> [Records for this task]:
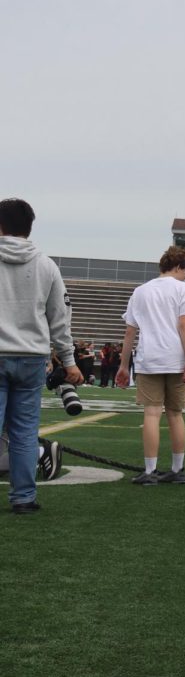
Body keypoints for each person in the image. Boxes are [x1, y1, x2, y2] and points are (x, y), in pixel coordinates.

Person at [0, 199, 81, 513]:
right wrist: (69, 362)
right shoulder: (47, 265)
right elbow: (60, 318)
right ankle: (23, 498)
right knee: (23, 432)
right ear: (28, 227)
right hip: (32, 356)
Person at [116, 246, 185, 485]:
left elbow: (130, 331)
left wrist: (124, 365)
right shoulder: (184, 289)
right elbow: (184, 325)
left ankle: (150, 471)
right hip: (176, 358)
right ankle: (177, 470)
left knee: (152, 414)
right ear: (178, 266)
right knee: (175, 414)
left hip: (149, 358)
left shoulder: (141, 291)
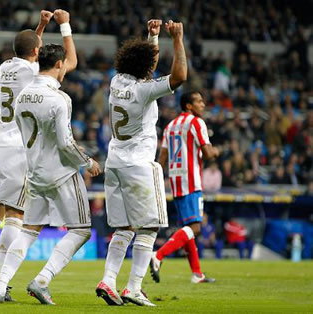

> [Your goal]: With the pictures left out, please output each line from the one containing "left ankle: (150, 471)" through the end of the entries, exactly as it is.

> [Answer to the exercise]:
left ankle: (150, 471)
right hip: (176, 358)
right ankle: (177, 470)
left knee: (152, 414)
right ear: (178, 266)
right knee: (175, 414)
left hip: (149, 358)
left shoulder: (141, 291)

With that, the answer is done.